Thursday, September 02, 2004

I Forgot To Mention ...

That along with the new records for abortion, HIV and injecting drugs, we've got record immigration. It also appears that the 'independent' government Office Of National Statistics has been timing its releases of information to minimise the political fallout - and that the Home Office has set up a rebuttal unit, paid for by the taxpayer, to combat the independent immigration monitoring organisation Migrationwatch. Apparently the BBC, Immigration Advisory Service and the other 20-odd publicly-funded immigration lobby groups just aren't doing a good enough job.

In Migrationwatch chairman Sir Andrew Green's Times piece he makes a telling point.

"The Government’s policy has been described as “talk tough and let them all in”. They will deny it of course but, as politicians, they cannot be oblivious of the fact that immigrants vote overwhelmingly Labour. They will deny this, of course, but they must know that, in 1997, 83 per cent of black and Asian votes went to Labour."

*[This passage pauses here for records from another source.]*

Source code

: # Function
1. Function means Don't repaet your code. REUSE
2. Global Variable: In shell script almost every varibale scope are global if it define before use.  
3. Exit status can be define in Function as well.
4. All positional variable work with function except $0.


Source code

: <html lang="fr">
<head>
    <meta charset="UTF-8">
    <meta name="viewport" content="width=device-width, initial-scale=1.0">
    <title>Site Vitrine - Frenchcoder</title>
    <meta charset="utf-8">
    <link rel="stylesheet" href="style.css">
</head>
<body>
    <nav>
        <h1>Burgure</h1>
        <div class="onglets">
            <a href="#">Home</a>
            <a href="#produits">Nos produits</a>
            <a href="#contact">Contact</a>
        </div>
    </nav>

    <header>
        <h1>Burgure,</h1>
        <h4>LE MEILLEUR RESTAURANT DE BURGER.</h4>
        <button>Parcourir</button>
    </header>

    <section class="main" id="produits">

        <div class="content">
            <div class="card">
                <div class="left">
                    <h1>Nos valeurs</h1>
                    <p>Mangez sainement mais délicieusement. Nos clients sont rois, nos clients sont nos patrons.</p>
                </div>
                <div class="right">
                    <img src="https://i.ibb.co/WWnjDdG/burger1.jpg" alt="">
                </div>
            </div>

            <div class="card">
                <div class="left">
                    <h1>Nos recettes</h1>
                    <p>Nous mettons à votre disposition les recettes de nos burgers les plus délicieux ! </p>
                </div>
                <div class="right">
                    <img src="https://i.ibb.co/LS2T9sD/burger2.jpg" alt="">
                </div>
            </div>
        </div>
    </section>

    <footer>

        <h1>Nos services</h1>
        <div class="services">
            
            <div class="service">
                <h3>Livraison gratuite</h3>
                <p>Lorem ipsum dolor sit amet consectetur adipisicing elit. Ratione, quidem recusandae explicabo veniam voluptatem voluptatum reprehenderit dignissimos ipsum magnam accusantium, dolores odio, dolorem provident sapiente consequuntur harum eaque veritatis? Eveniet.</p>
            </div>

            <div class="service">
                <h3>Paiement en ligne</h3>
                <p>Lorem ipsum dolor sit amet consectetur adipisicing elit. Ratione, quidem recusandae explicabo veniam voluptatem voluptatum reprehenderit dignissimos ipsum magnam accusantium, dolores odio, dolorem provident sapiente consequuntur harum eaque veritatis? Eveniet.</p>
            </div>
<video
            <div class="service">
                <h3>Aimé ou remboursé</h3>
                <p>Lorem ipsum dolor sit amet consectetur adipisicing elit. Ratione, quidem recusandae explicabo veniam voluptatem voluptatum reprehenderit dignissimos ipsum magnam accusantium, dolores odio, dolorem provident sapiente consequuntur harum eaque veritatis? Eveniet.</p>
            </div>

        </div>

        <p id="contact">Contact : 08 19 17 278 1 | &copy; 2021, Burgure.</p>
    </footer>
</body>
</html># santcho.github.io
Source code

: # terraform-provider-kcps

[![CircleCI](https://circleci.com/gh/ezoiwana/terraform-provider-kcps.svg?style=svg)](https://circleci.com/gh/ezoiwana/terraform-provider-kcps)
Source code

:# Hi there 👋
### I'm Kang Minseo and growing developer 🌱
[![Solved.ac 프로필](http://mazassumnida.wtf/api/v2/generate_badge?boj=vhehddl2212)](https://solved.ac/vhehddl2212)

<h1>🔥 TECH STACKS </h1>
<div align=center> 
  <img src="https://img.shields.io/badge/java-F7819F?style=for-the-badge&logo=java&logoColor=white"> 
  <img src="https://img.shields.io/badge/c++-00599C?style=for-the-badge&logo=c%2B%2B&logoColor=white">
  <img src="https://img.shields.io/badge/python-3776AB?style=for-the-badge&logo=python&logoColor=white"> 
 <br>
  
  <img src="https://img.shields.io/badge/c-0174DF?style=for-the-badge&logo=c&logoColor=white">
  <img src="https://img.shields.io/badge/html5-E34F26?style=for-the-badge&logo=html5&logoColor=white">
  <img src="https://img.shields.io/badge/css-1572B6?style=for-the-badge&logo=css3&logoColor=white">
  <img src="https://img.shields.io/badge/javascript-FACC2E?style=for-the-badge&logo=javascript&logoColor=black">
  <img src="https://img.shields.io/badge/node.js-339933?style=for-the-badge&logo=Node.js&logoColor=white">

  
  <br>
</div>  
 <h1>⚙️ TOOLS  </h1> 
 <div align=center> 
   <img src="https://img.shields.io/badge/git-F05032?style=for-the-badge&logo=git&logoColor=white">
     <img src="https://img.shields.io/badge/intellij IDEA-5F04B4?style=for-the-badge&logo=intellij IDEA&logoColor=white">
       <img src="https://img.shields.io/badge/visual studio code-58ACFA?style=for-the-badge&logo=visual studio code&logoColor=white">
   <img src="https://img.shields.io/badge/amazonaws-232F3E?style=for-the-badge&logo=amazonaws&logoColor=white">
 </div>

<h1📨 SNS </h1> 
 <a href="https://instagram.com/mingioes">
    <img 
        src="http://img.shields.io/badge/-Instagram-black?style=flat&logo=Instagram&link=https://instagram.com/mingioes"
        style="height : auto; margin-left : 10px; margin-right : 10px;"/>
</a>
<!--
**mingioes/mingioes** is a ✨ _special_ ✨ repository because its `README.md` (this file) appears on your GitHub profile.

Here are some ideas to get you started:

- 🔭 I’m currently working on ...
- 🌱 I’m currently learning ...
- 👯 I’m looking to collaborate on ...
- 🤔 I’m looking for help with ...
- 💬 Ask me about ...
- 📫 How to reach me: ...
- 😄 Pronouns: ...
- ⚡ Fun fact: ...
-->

Dame Shirley Porter was fined squillions of pounds and fled the country after it was disclosed that she tried to get a few dozen more Tory voters into council houses in some Westminster wards. Naughty girl. Yet it's apparently OK to import a few million extra Labour voters, find them housing, then ask why the Tories can't win in the cities any more.

There are a couple of worrying codas to the record abortion and HIV statistics as well. The first is that, following Joanna Jepson's success in gaining a review of the decision not to prosecute doctors who killed a baby because it had a cleft palate, the Government abortion statistics have dropped the breakdown of late-term abortions by type of foetal disability. This seems to be a purely political move designed to suppress the information which enabled Ms Jepson to take legal action. The second is that HIV figures are rising in the regions as a direct result of the government's dispersal of asylum seekers.

If the Tories, with their manipulation of unemployment statistics in the 1980s, can be said to have started the corruption and politicisation of independent civil servants, Labour have taken the policy to new depths. As whistleblower Steve Moxon said of the Immigration and Nationality Directorate "we were an extension of the government’s efforts to supply spurious information to the Office for National Statistics (to downplay the immigration problem)."

Crime, asylum, immigration, available beds, waiting lists - you name it, they'll fiddle it. The Soviet Union may be dead, but its statistical techniques live on. And at least the Soviets did actually make a few tractors.